> Description of the task
Write out, word for word, the stretch of the listing from its start through the line that contains "Integrated Roof Antenna", both ends included.

> Input for this task
········

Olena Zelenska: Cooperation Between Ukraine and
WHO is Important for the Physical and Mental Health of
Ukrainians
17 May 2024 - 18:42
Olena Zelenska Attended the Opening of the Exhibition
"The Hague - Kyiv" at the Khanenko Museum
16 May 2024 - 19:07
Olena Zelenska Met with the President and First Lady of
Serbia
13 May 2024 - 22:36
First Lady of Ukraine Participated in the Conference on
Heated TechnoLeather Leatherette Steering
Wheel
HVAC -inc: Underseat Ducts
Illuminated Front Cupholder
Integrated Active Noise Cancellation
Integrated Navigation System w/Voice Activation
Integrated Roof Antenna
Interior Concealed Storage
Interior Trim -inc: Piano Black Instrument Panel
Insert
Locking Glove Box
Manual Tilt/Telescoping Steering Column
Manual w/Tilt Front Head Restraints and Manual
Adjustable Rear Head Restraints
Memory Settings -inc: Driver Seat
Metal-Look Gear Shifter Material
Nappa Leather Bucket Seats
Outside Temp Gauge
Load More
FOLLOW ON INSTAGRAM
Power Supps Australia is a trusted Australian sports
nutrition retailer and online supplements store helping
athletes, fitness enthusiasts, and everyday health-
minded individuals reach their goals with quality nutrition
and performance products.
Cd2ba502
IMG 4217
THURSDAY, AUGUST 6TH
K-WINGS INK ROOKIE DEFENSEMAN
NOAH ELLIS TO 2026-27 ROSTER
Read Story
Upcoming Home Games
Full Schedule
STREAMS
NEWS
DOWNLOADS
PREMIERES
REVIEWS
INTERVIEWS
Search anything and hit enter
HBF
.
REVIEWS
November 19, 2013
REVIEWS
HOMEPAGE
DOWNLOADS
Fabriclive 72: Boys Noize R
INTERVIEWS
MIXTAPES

········

> Your response
Olena Zelenska: Cooperation Between Ukraine and
WHO is Important for the Physical and Mental Health of
Ukrainians
17 May 2024 - 18:42
Olena Zelenska Attended the Opening of the Exhibition
"The Hague - Kyiv" at the Khanenko Museum
16 May 2024 - 19:07
Olena Zelenska Met with the President and First Lady of
Serbia
13 May 2024 - 22:36
First Lady of Ukraine Participated in the Conference on
Heated TechnoLeather Leatherette Steering
Wheel
HVAC -inc: Underseat Ducts
Illuminated Front Cupholder
Integrated Active Noise Cancellation
Integrated Navigation System w/Voice Activation
Integrated Roof Antenna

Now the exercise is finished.